▸ **Metin**:
# # #

Diğer varlıklara inanıyor musunuz?

Ben diğer dış varlıkların varlığına hiçbir zaman inanmadım hatta dalga bile geçtim. İnanlara sorduğumda gerçek diyorlar. Diyorum ki kanıtla varlıklarını bak cinlerimi falan getiririm diyor. Yiyorsa getir diyorum susuyorlar. Sizce cinler falan gerçek mi? Hiçbir zaman inanmadım ama sizin düşünceleriniz saygı duyarım.

Benim tek bir inandığım bir şey var oda öldüğümüz zaman ruhumuz boş yere uçup gitmeyecek elbet bir yerde tekrar olacağız nerede olacağız bilemem ama boşluğa düşmeyeceğimiz kesin tek şaşırdığım bir soru var aklımda kader diye bir şey varsa doğduğumuz anda cennet ve cehenneme nereye gitceğimiz belli değil midir?
 
Ben diğer dış varlıkların varlığına hiçbir zaman inanmadım hatta dalga bile geçtim. İnanlara sorduğumda gerçek diyorlar. Diyorum ki kanıtla varlıklarını bak cinlerimi falan getiririm diyor. Yiyorsa getir diyorum susuyorlar. Sizce cinler falan gerçek mi? Hiçbir zaman inanmadım ama sizin düşünceleriniz saygı duyarım.
Henüz bilimsel gözlem-ölçüm gibi yöntemlerle tespit edilmiş başka akıllı varlıklar bilinmiyor veya bazı devletlerin gizli birimleri tarafından biliniyor ama halkın bilmesi istenmiyor olabilir.

Bununla birlikte İslam dini inancına göre yeryüzünde insanlardan çok daha önce yaşamaya başlamış cin denilen başka akıllı varlıklardan bahsediliyor. Bunların dumansız ateşten yaratıldığı belirtilmiştir. Hatta meşhur Şeytan veya İblis denilen insanların düşmanı olan varlığın da aslında bir cin olduğu açıkca belirtilmiştir. Bununla birlikte insanlara düşman olmayan cinlerin de var olduğu bildirilmiştir.

# # #

▸ **Verilen Kayıtlar**:
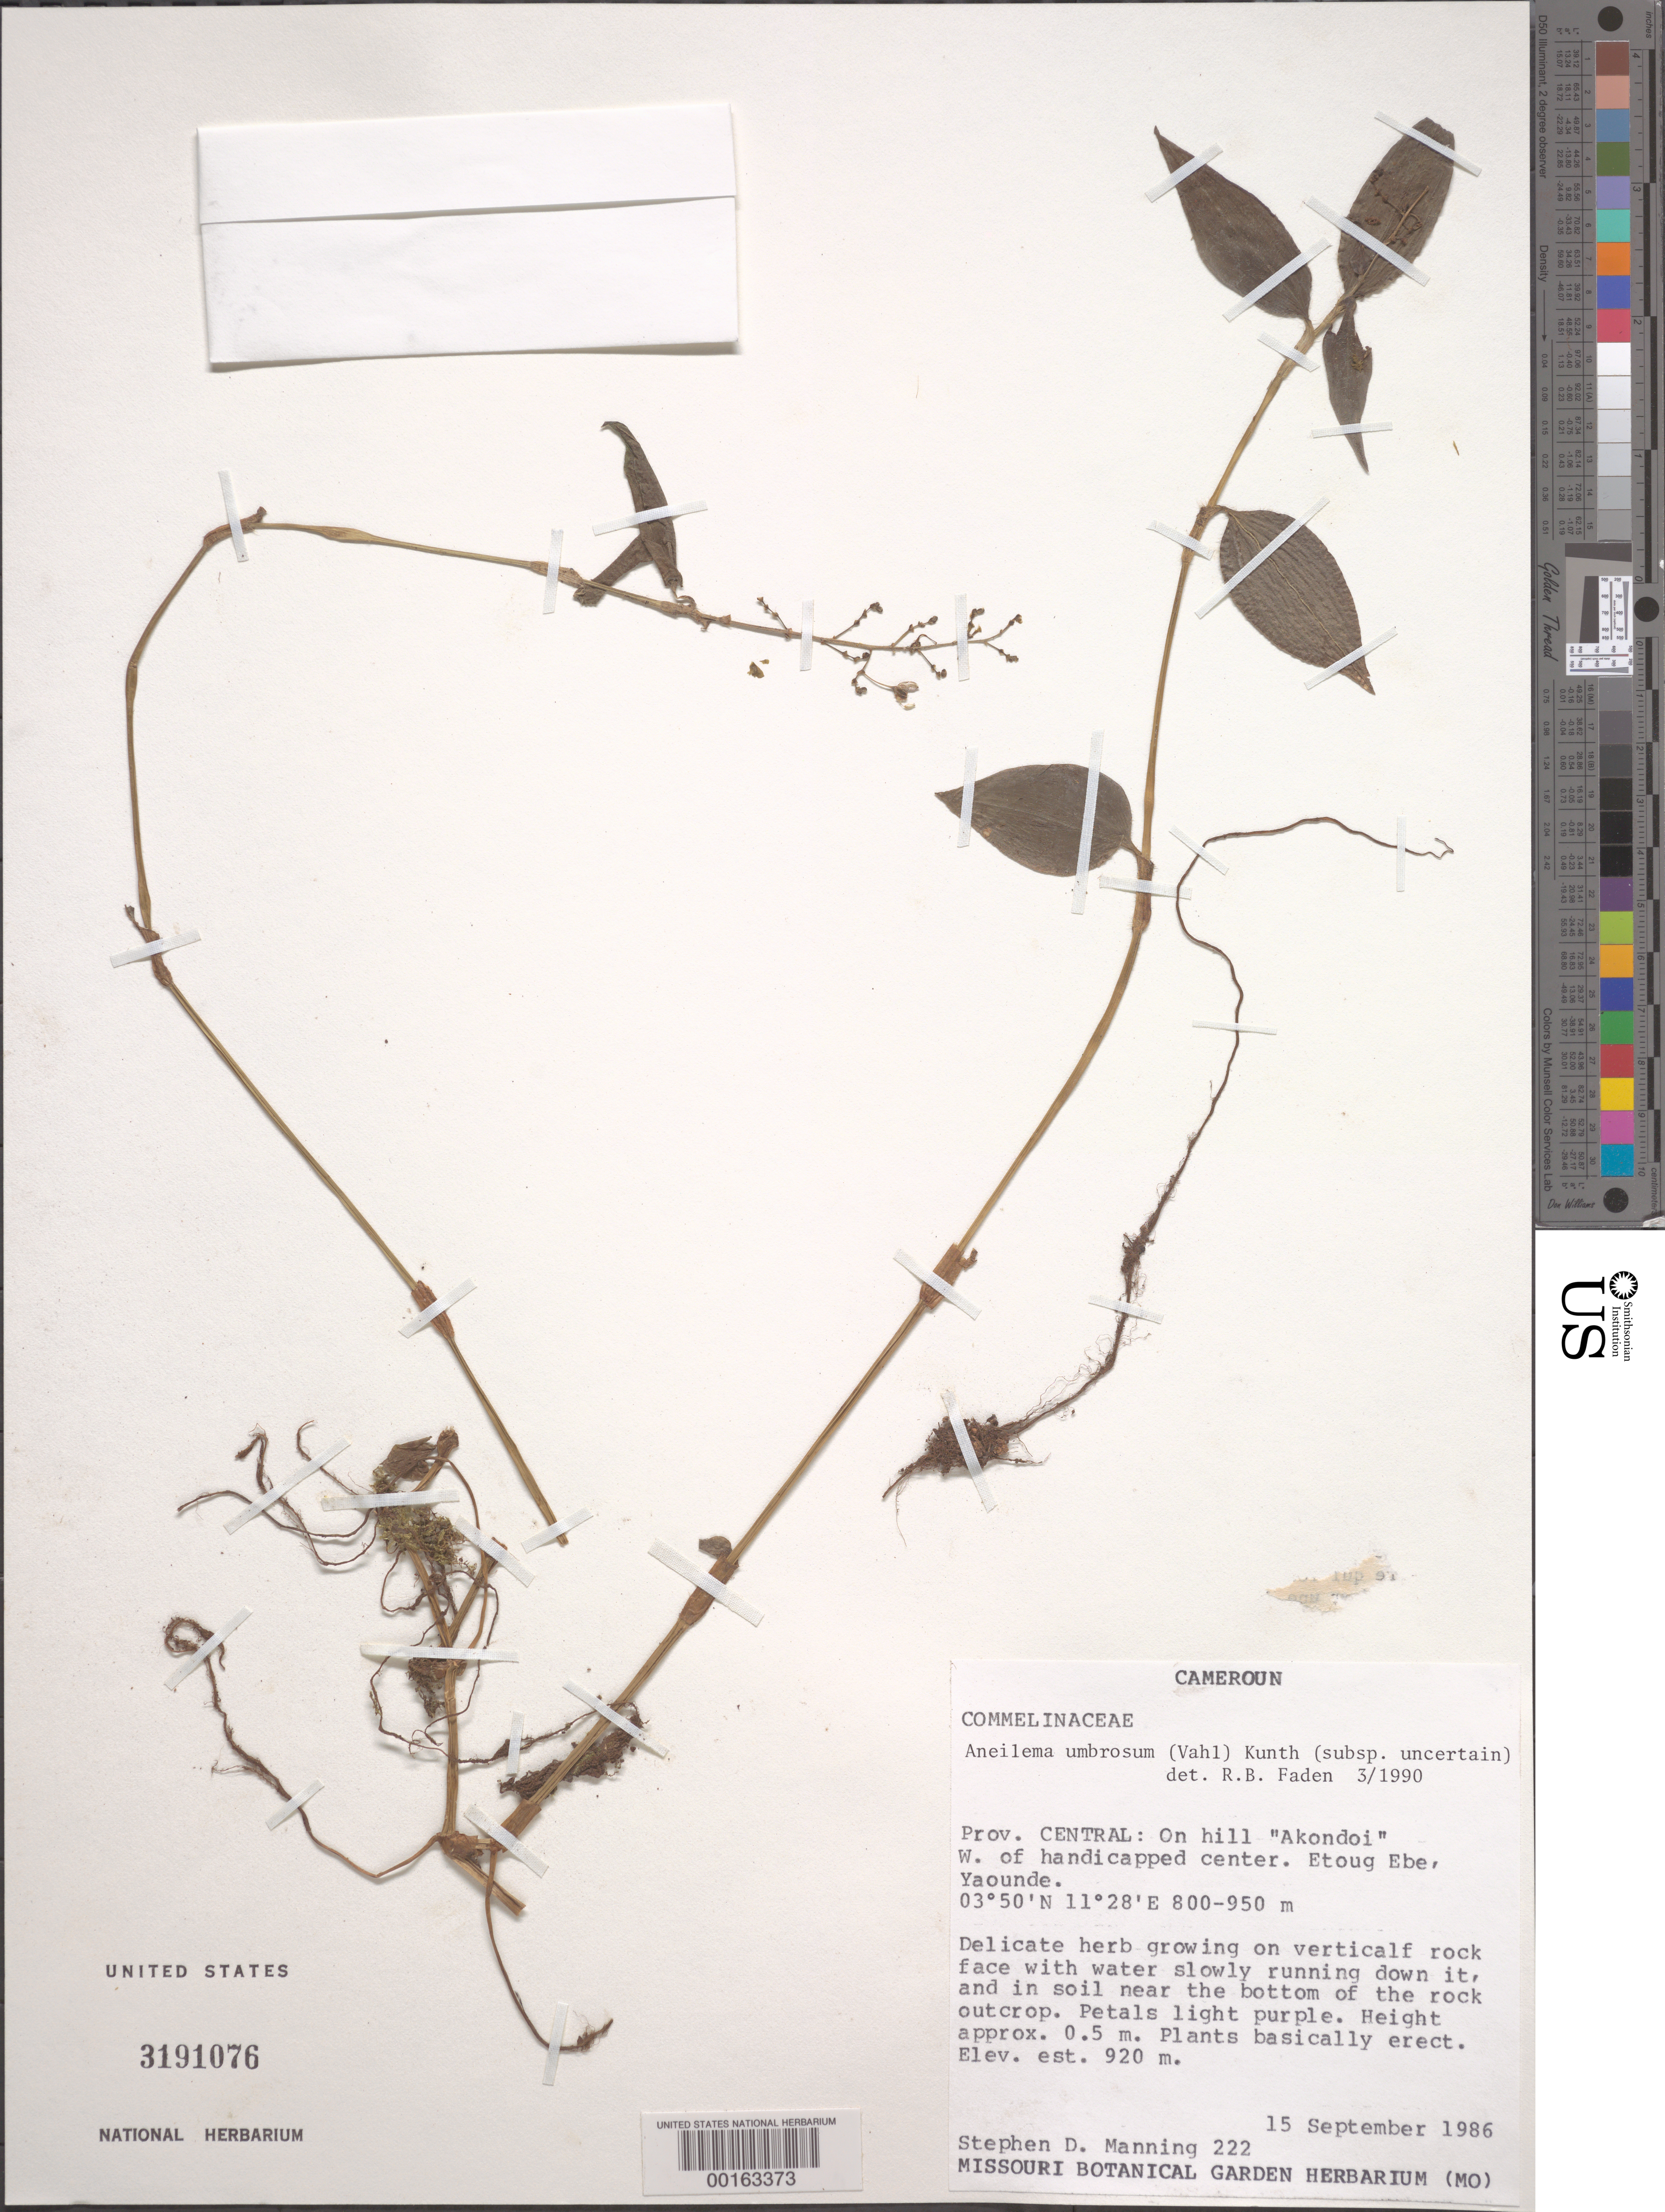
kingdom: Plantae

# # #

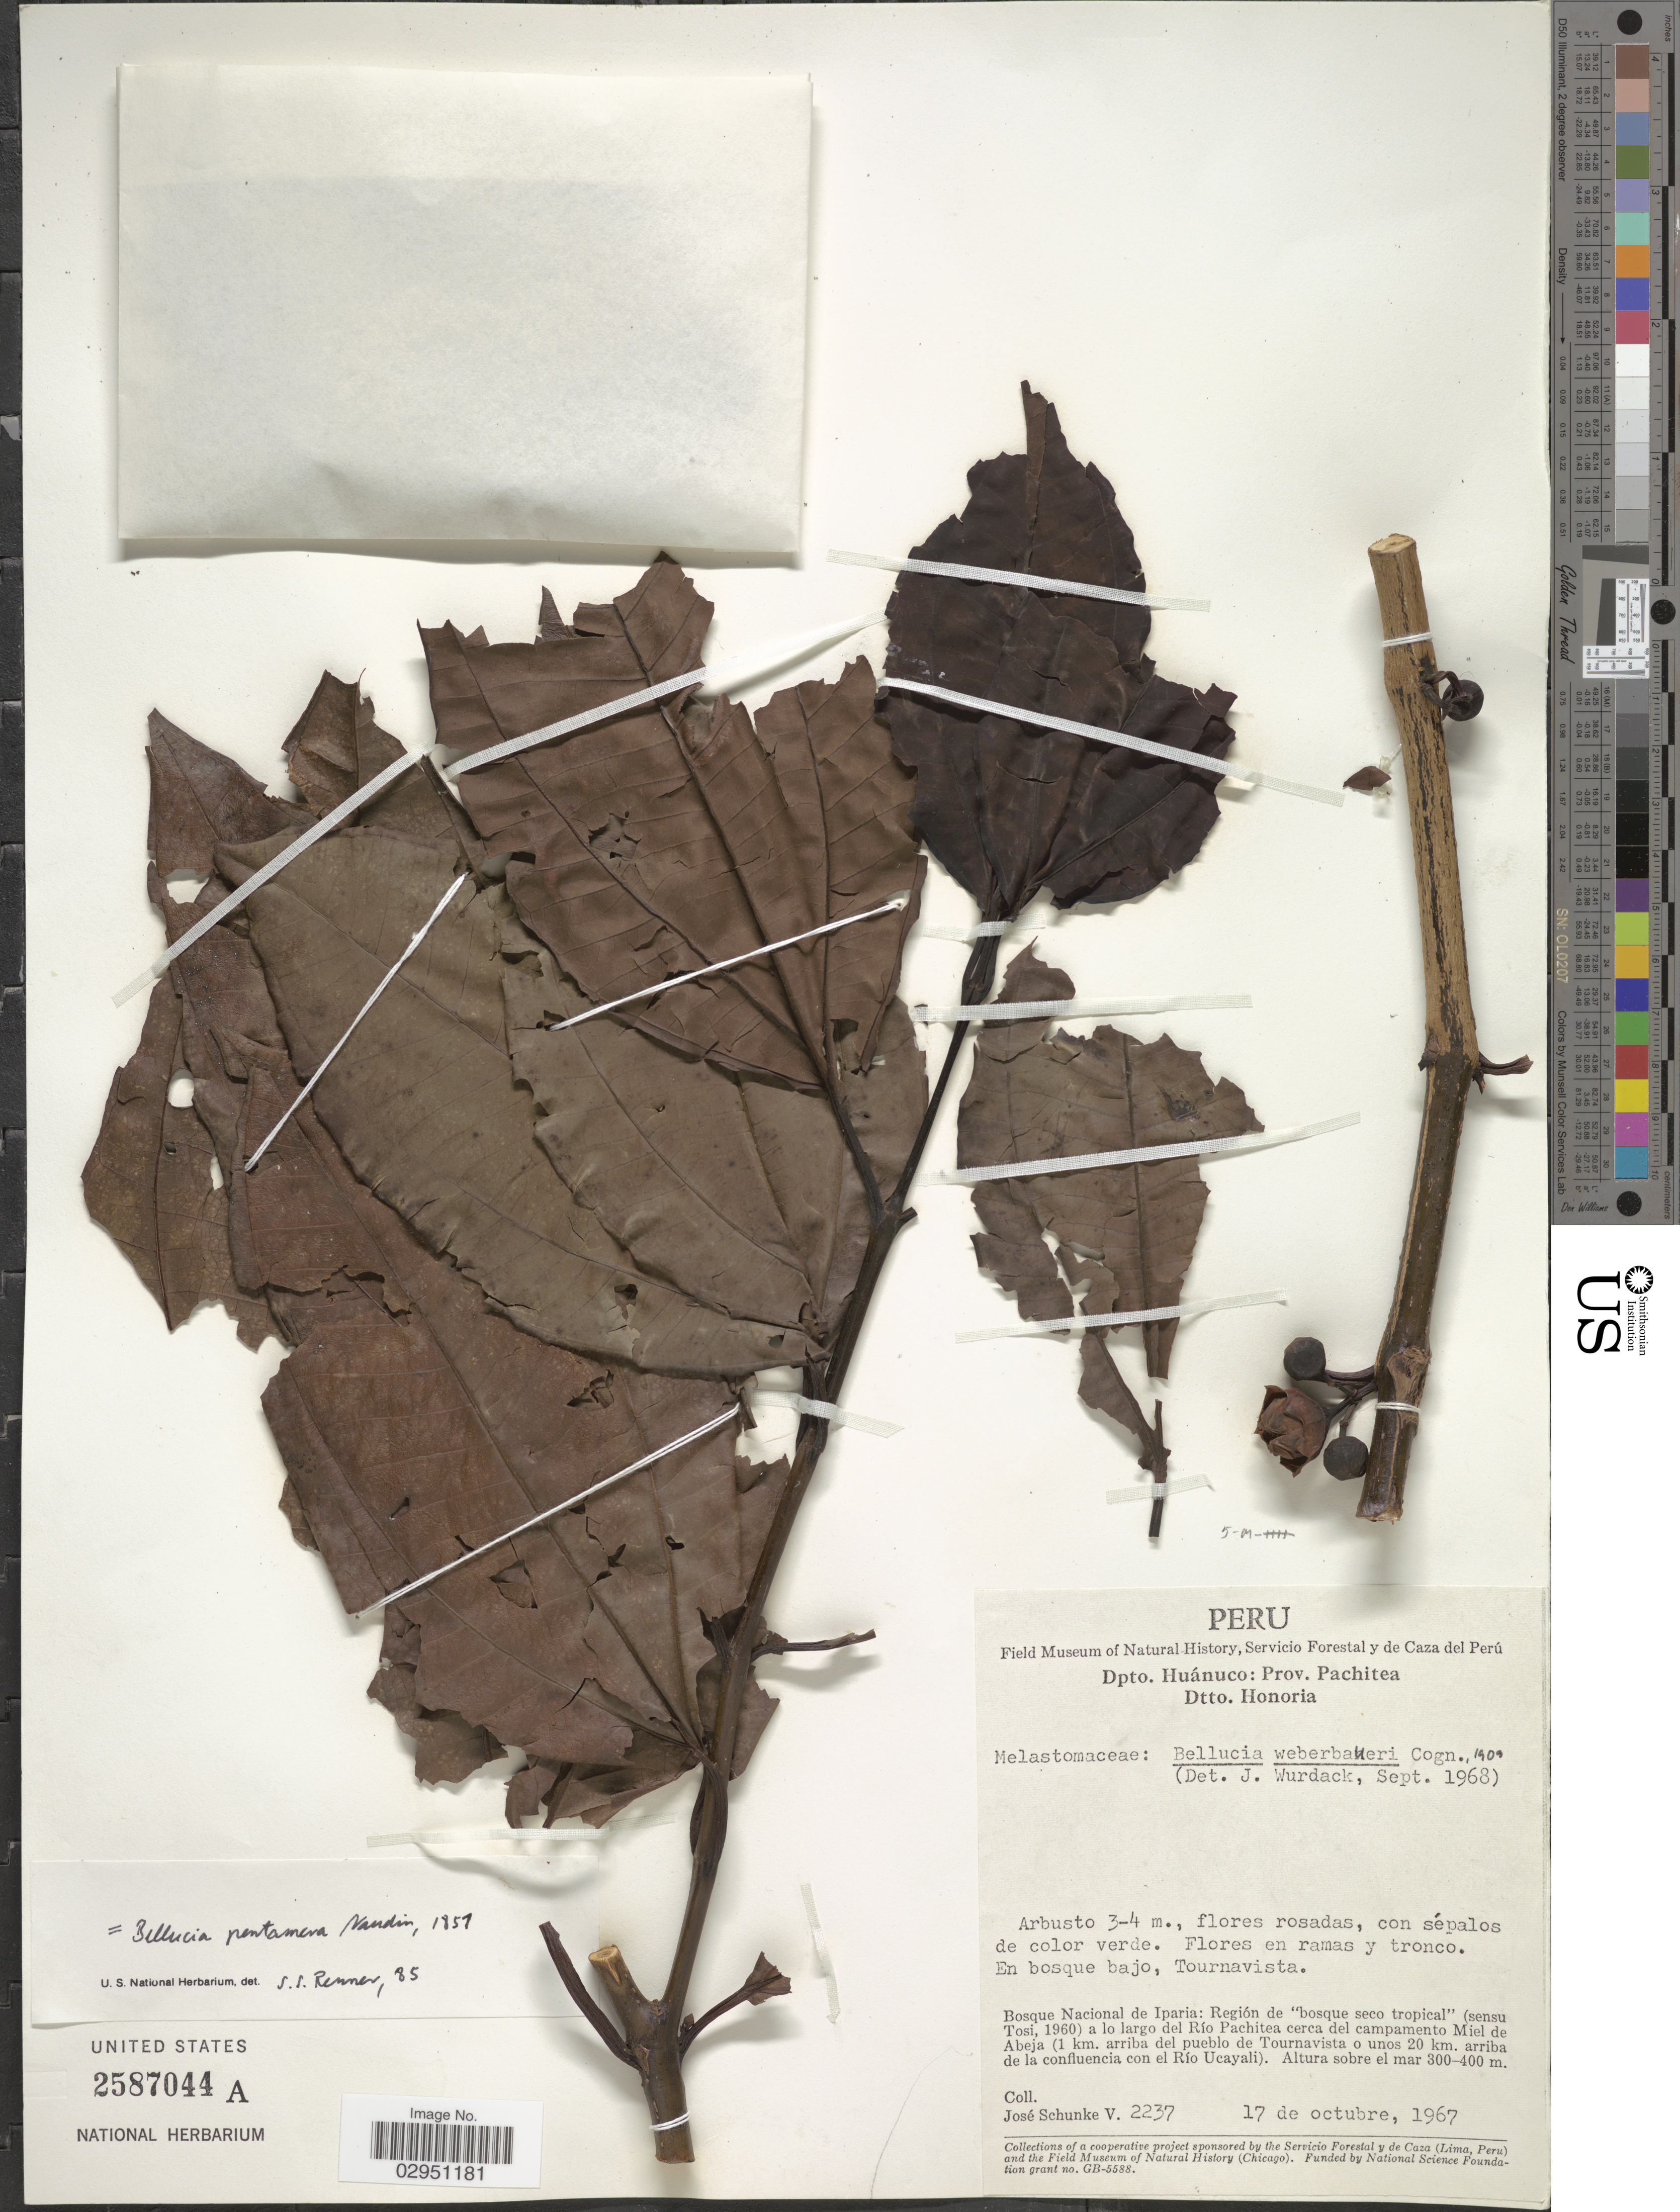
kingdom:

# # #

▸ **Alıştırmanın Amacı**: Lütfen cinler hakkındaki metne göre cinlerin neyden yaratıldığını yazın. Kayıtların bu alıştırmayla hiçbir ilgisi yoktur.

▸ **Alıştırma Yanıtı**: İslam dini inancına göre cinler dumansız ateşten yaratılmıştır.